A recent post at Blog Shop Review states a preference for the Amazon Kindle over the Sony Reader.

I have owned the first generation Sony Reader since last December, and read over twenty books on it, and just recently purchased the Kindle. While the Kindle is not perfect, it is superior to the Sony Reader in several meaningful ways that make it a far superior choice[.]

The first reason listed for the Kindle preference is available books: “[T]he number of books available for purchase for the Kindle is at least triple the number available from Sony.” (We have noted here at eReader Central that Sony did recently announce support for the EPUB format in the updated PRS-505 Reader, which serves to increase the number of ebooks that are compatible with that model of the Reader.)

In addition, the Blog Shop Review stated that with the Kindle, “[b]uying books is far easier; they are transferred directly to the Kindle without having to be downloaded first to a computer.” Other features listed as in the Kindle’s favor include screen contrast, available font sizes, the ease of changing pages, and the number of books that can be held in the device’s memory.

Over at Digital Trends they’ve asked an interesting question about Ectaco jetBook Reader: Where are the books for this device?

What’s missing here—besides technical information on what sort of document formats the jetBook supports—is the most obvious thing: books.
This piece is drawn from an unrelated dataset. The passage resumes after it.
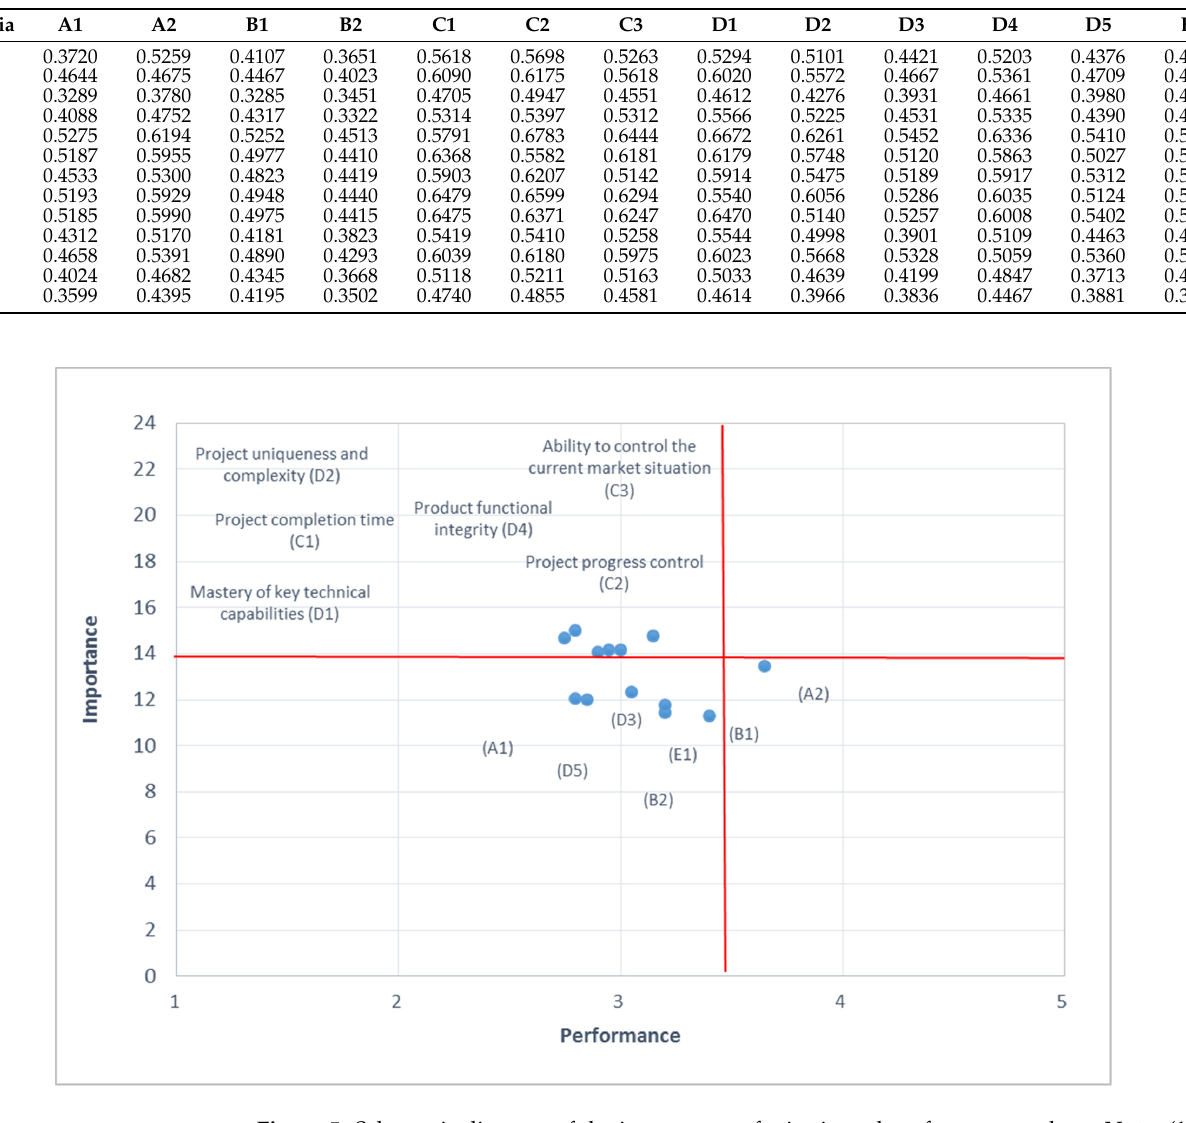
Table 10. Total influence matrix that determines the mutual influence relationship among key influence criteria.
We’re assuming the jetBook can handle the ASCII content in (say) the texts available via Project Gutenberg, but what about Word documents and PDFs? What about audio books, and the various DRM-protected formats used to distribute them? When Amazon launched its Kindle reader, it had distribution deals in place with major publishers to bring (ahem) top-shelf content to the Kindle immediately. Ectaco doesn’t seem to have any sort of distribution deals to bring content to the jetBook, noting only that “thousands of books can be downloaded for free.”